The director of the Muslim charity Forward Thinking, Huda Jawad was reported by the BBC as raising doubts about levels of support from many Muslims for the Foundation, given Blair's foreign-policy record.

On 2 April 2009, sceptic and secularist Richard Dawkins mocked the Foundation in a spoof letter, published in the New Statesman. In it, Dawkins ridiculed the idea that faith is not a divisive force, and attacked religion's record on promoting dialogue and equality.

Between April 2008 and April 2009, the foundation raised more than 3.5 million pounds, and paid, according to the Daily Telegraph, six-figure salaries to its top officials. An implied criticism was that these pay scales were in line with much larger charitable organisations. However, the wages were also reported to be the result of external recommendations and a strategy of hiring a small number of capable senior staff to co-ordinate a variety of efforts.

A former editor of a Foundation website, Martin Bright, was critical of the organisation and its style.
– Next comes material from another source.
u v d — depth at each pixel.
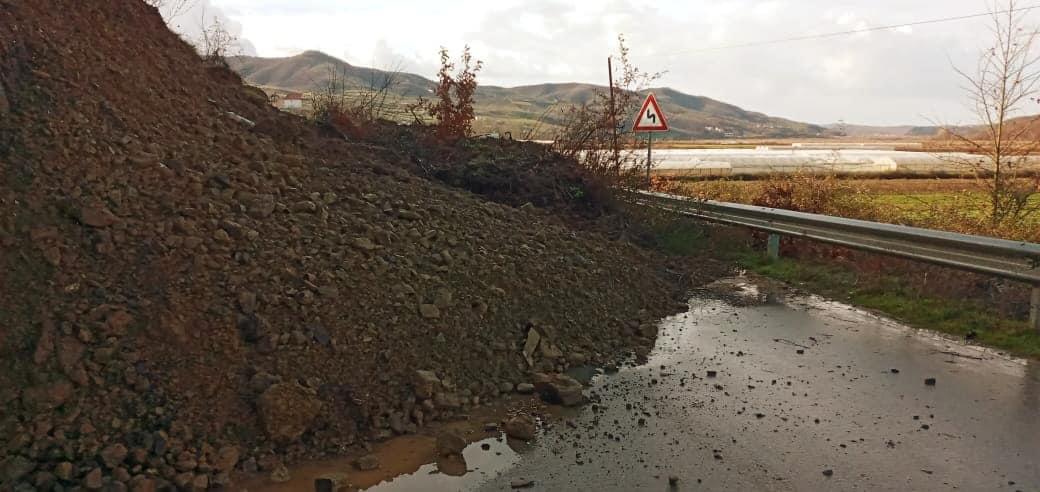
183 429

He mentioned the problems associated with the need to tiptoe around some of Tony Blair's business interests in Kazakhstan, Romania and the Gulf, his advising of the new government of Egypt being "a nightmare", the organisation's use of "ritzy offices in a West End tower block", the employment of five people in a communications department "whose sole aim seemed to be to say as little as possible" and the use of unpaid interns.